According to the city, Montana's current recycling rate of 22 percent is well below the national average of 35 percent. Anecdotal evidence suggests that Missoula's recycling rate sits below the state average.

That's more than a black eye for a community that prides itself on environmental values and finding progressive solutions to today's challenges. As much as 50 percent of what ends up in the Missoula landfill could be recycled, though only 4,000 of Republic's 18,000 garbage customers subscribe to the recycling program.

The recycling efforts may be even less among non-garbage customers.

“One of the biggest challenges in a subscriber-only community is, you'll often never achieve anything greater than 30 percent,” said Bradshaw. “That's a conversation that needs to take place at the city level – how do we move beyond 30 percent? If we really do want to achieve Zero by 50, we're going to have make some community decisions about how we want to recycle.”

Republic estimates that glass constitutes less than 5 percent of what ends up in the landfill. In Montana, there is no market for glass recycling, though a “responsible glass tax” is something that could be considered.

However, “green waste” represents 30 percent of the waste stream, and it can be recycled. That includes yard trimmings, untreated wood waste and food scraps, including coffee and tea bags. Reducing that, along with plastics and metals, could have an immediate impact on the waste stream.

Other items, such as plastics, face a bigger challenge. China – long the world's dumping ground for all things plastic – has cracked down on the import of plastic trash. That served as a signal for wealthy nations, excluding the U.S., to increase recycling and cut down on non-essential products, like plastic straws.

Some companies, including Coca-Cola, Nestle and Danon, are taking steps to increase plastic recycling, or shift to biodegradable packaging.

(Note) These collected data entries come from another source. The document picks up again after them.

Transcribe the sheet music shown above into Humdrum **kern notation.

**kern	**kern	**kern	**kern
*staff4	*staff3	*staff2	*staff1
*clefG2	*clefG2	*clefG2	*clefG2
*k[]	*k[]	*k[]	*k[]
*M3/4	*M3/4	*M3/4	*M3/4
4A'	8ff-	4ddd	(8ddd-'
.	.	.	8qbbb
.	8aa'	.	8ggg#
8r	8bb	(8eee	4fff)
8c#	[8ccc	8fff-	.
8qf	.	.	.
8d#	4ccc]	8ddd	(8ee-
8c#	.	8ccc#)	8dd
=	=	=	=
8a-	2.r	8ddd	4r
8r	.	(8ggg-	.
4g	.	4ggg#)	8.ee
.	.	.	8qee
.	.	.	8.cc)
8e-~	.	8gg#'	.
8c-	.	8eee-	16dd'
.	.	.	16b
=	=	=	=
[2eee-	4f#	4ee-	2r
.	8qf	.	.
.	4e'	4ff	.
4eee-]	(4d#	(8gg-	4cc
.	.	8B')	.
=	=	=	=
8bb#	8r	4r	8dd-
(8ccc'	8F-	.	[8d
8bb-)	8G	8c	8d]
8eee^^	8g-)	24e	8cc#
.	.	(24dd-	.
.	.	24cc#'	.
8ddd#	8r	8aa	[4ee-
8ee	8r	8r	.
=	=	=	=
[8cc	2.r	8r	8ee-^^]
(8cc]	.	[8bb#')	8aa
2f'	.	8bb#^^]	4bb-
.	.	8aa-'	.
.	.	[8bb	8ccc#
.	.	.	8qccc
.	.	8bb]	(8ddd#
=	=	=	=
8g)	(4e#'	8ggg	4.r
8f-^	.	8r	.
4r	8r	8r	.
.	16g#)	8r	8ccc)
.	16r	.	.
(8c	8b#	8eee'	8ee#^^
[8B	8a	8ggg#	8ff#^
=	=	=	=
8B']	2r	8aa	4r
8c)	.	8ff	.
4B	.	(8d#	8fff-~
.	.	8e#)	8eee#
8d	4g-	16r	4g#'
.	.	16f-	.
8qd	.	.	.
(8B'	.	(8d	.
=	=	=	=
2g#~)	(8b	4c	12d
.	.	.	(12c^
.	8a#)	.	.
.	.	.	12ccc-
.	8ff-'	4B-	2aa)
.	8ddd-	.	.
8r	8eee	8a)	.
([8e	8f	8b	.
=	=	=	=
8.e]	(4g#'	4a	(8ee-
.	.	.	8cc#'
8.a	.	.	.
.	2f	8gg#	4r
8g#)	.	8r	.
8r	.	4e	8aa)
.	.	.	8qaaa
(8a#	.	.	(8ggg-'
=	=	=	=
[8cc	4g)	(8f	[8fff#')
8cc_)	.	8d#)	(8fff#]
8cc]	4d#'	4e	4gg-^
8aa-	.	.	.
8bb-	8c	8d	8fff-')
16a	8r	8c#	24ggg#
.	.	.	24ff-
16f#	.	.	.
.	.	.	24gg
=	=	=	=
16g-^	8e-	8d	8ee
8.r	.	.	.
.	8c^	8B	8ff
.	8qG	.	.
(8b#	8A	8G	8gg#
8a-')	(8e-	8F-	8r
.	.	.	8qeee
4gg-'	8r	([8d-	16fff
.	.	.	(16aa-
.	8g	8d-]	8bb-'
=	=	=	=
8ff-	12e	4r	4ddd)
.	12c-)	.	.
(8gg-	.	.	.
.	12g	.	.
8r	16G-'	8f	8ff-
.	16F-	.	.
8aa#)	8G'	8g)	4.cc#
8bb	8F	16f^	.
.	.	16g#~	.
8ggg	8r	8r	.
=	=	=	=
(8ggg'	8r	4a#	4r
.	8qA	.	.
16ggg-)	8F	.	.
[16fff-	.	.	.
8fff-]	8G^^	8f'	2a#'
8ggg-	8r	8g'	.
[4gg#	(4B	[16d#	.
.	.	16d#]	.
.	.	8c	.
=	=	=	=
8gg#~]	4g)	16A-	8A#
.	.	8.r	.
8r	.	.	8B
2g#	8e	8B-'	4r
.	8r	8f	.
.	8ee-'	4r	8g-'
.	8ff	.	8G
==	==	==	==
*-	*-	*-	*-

Even Kenya has banned plastic bags.

For now, Republic still accepts plastic in its recycling program, though its future may be doubt.

“ A year ago, someone would have paid me for that commodity, but right now I'm paying them,” said Bradshaw. “That's not a sustainable, long-term business model, but it is part of our overall commitment to the environment. We're watching it.”

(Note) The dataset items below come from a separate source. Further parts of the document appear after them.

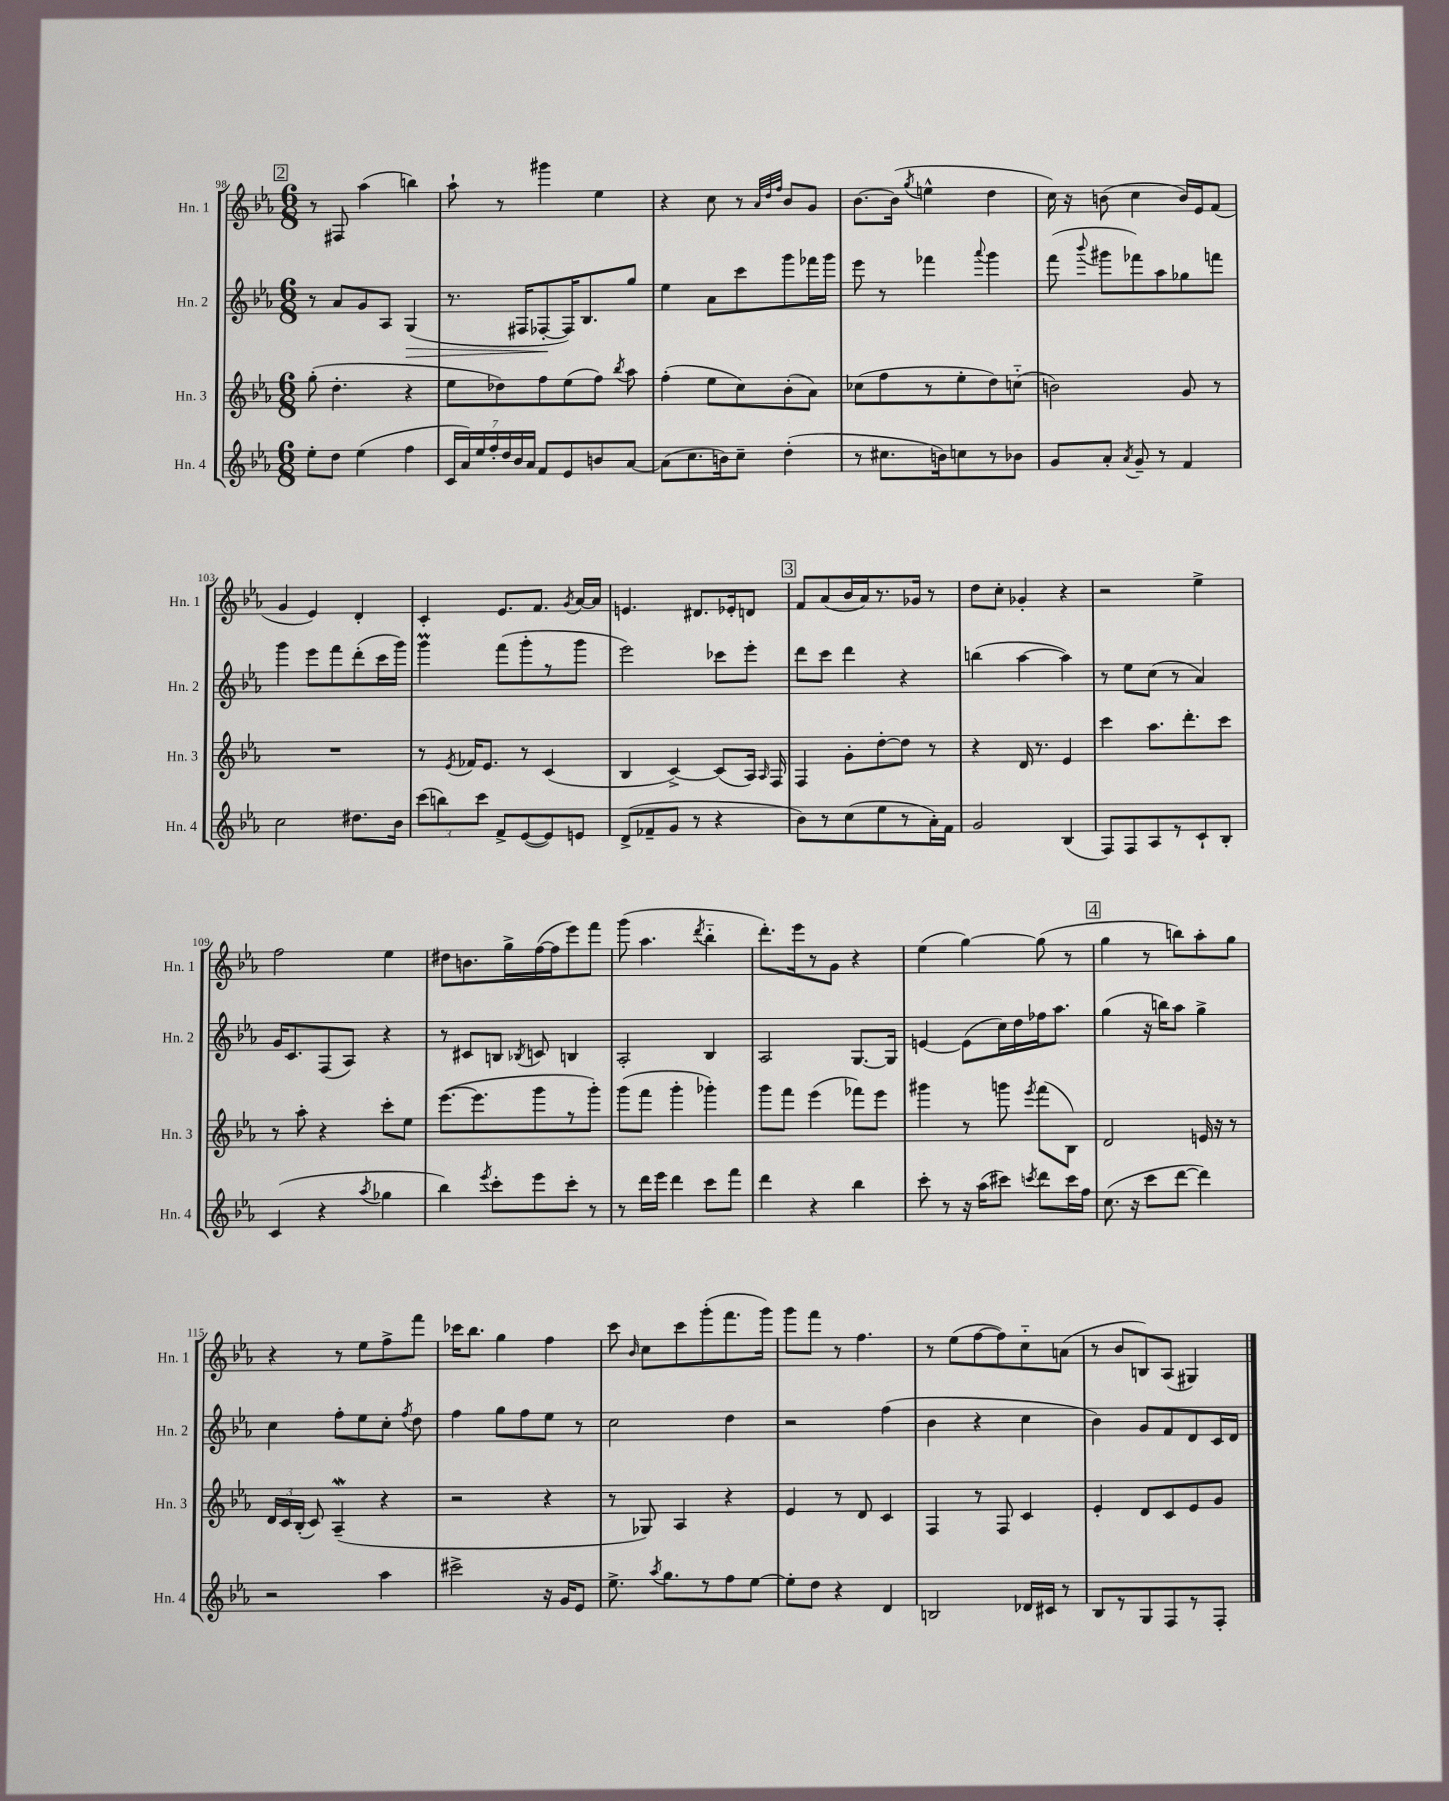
<<
\new StaffGroup <<
\new Staff = "s0" \with { instrumentName = "Hn. 1" shortInstrumentName = "Hn. 1" } {
    \clef treble \key ees \major \numericTimeSignature \time 6/8
    \autoBeamOff \mark \markup { \box "2" } r8 fis8 aes''4( b''4) |
    aes''8-! r8 gis'''4 ees''4 |
    r4 c''8 r8 \grace { aes'32[ d''32 f''32] } bes'8[ g'8] |
    bes'8.[~ bes'16]( \acciaccatura { g''8 } e''4-^ d''4 |
    c''16) r16 b'8( c''4 b'16[) ees'16 f'8]( |
    g'4 ees'4) d'4-. |
    c'4-. ees'8.[ f'8.] \acciaccatura { g'8 } aes'16[~ aes'16] |
    e'4. dis'8.[ ees'16-. d'8] |
    \mark \markup { \box "3" } f'8[ aes'8( bes'16 aes'16) r8. ges'16] r8 |
    d''8[ c''8]-. ges'4-. r4 |
    r2 ees''4-> |
    f''2 ees''4 |
    dis''8[ b'8. g''16-> f''16~( f''16 ees'''8) f'''8] |
    g'''8( aes''4. \acciaccatura { d'''8 } bes''4-_ |
    d'''8.[-.) ees'''16 r8 g'8] r4 |
    ees''4( g''4~) g''8( r8 |
    \mark \markup { \box "4" } g''4 r8 b''8[) aes''8-. g''8] |
    r4 r8 ees''8[ f''8-> f'''8] |
    ces'''16[ bes''8.] g''4 f''4 |
    c'''8 \grace { bes'16 } c''8[ c'''8 g'''8-.( f'''8. g'''16]) |
    g'''8[ f'''8] r8 f''4. |
    r8 ees''8[( f''8~ f''8) c''8-_ a'8]( |
    r8 bes'8[ b8) aes8]( gis4) \bar "|." |
}
\new Staff = "s1" \with { instrumentName = "Hn. 2" shortInstrumentName = "Hn. 2" } {
    \clef treble \key ees \major \numericTimeSignature \time 6/8
    \autoBeamOff \mark \markup { \box "2" } r8 aes'8[ g'8 aes8] g4\>( |
    r8. fis16[ fes8~-.\! fes16) bes8. g''8] |
    ees''4 aes'8[ c'''8 g'''8 fes'''16 g'''16] |
    ees'''8 r8 fes'''4 \appoggiatura { aes'''8 } g'''4 |
    f'''8( \appoggiatura { bes'''8 } gis'''8[ fes'''8) aes''8 ges''8 f'''8] |
    g'''4 ees'''8[ f'''8 d'''8-.( c'''16 g'''16]) |
    g'''4\prall f'''8[( g'''8-. r8 g'''8] |
    ees'''2) ces'''8[ ees'''8]-. |
    \mark \markup { \box "3" } d'''8[ c'''8] d'''4 r4 |
    b''4( aes''4~ aes''4) |
    r8 ees''8[ c''8]( r8 aes'4) |
    g'16[ c'8. f8( aes8]) r4 |
    r8 cis'8[ b8] \acciaccatura { bes8 } c'8 b4 |
    aes2-. bes4 |
    aes2 g8.[~ g16] |
    e'4~ e'8[( c''16) d''16 fes''16 aes''8.] |
    \mark \markup { \box "4" } g''4( r16 b''16[) aes''8] g''4-> |
    c''4 f''8[-. ees''8 c''8]-. \acciaccatura { f''8 } d''8 |
    f''4 g''8[ f''8 ees''8] r8 |
    c''2 d''4 |
    r2 f''4( |
    bes'4 r4 c''4 |
    bes'4) g'8[ f'8 d'8 c'16 d'16] \bar "|." |
}
\new Staff = "s2" \with { instrumentName = "Hn. 3" shortInstrumentName = "Hn. 3" } {
    \clef treble \key ees \major \numericTimeSignature \time 6/8
    \autoBeamOff \mark \markup { \box "2" } g''8-.( d''4.-. r4 |
    ees''8[ des''8) f''8 ees''8( f''8]) \acciaccatura { bes''8 } aes''8 |
    f''4-.( ees''8[ c''8) bes'8-.( aes'8]) |
    ces''8[( f''8 r8 ees''8-. d''8) c''8]-_( |
    b'2) g'8 r8 |
    R2. |
    r8 \acciaccatura { ees'8 } fes'16[ ees'8.] r8 c'4( |
    bes4 c'4~->) c'8[( aes16]) \grace { aes16 } f16 |
    \mark \markup { \box "3" } f4 g'8[-. d''8~-. d''8] r8 |
    r4 d'16 r8. ees'4 |
    c'''4 aes''8.[ d'''8.-. c'''8] |
    r8 aes''8-. r4 c'''8[-. ees''8] |
    ees'''8.[~( ees'''8. g'''8 r8 g'''8]-.) |
    g'''8[( f'''8] g'''4-. ges'''4-.) |
    g'''8[ f'''8] ees'''4( fes'''8[) ees'''8] |
    gis'''4 r8 g'''8 \acciaccatura { ees'''8 } f'''8[( bes8]) |
    \mark \markup { \box "4" } d'2 e'16 r16 r8 |
    \tuplet 3/2 { d'16[ c'16 bes16]-.( } c'8) aes4--\mordent( r4 |
    r2 r4 |
    r8 ges8) aes4 r4 |
    ees'4 r8 d'8 c'4 |
    f4 r8 f8 c'4 |
    ees'4-. d'8[ c'8 ees'8 g'8] \bar "|." |
}
\new Staff = "s3" \with { instrumentName = "Hn. 4" shortInstrumentName = "Hn. 4" } {
    \clef treble \key ees \major \numericTimeSignature \time 6/8
    \autoBeamOff \mark \markup { \box "2" } ees''8[-. d''8] ees''4( f''4 |
    \tuplet 7/4 { c'16[ aes'16) ees''16 f''16-. d''16 bes'16 aes'16] } f'8[ ees'8 b'8 aes'8]~ |
    aes'8[( c''8. b'16) c''8]-- d''4-.( |
    r8 cis''8.[ b'16) c''8 r8 bes'8] |
    g'8[ aes'8]-. \acciaccatura { aes'8 } g'8-- r8 f'4 |
    c''2 dis''8.[ bes'16] |
    \tuplet 3/2 { c'''8[( b''8) c'''8] } f'8[-> ees'8~( ees'8) e'8] |
    d'8[->( fes'8-- g'8] r8 r4 |
    \mark \markup { \box "3" } bes'8[) r8 c''8( ees''8 r8 aes'16-.) f'16] |
    g'2 bes4( |
    f8[) f8 aes8 r8 c'8-! bes8]-. |
    c'4( r4 \acciaccatura { aes''8 } ges''4 |
    bes''4) \acciaccatura { ees'''8 } c'''8[-. ees'''8 c'''8]-. r8 |
    r8 d'''16[ ees'''16] d'''4 c'''8[ f'''8] |
    d'''4 r4 bes''4 |
    c'''8-. r8 r16 aes''16[( cis'''8]) \acciaccatura { c'''8 } d'''8[ c'''16 f''16] |
    \mark \markup { \box "4" } c''8.( r16 c'''8[ d'''8]~ d'''4) |
    r2 aes''4 |
    cis'''2-> r16 g'16[ ees'8] |
    ees''8.-> \acciaccatura { aes''8 } g''8.[ r8 f''8 ees''8]~ |
    ees''8[-. d''8] r4 d'4 |
    b2 des'16[ cis'16] r8 |
    bes8[ r8 g8 f8 r8 f8]-. \bar "|." |
}
>>
>>
\layout { \context { \Score currentBarNumber = #98 } }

Despite the challenges and some obvious and immediate solutions, Keeney has seen progress. While much of what ends up in the landfill could be recycled, it's still less than what it was 15 years ago.

That, in a small way, shows progress, though it's less than ideal.

“Back in the day when a truck would dump, you could hear it dumping with all the stuff falling out,” Keeney said. “You could hear the glass, the cans tinging. Now, you just don't hear that waste stream coming out of the trucks. It's one of the things you pick up on.”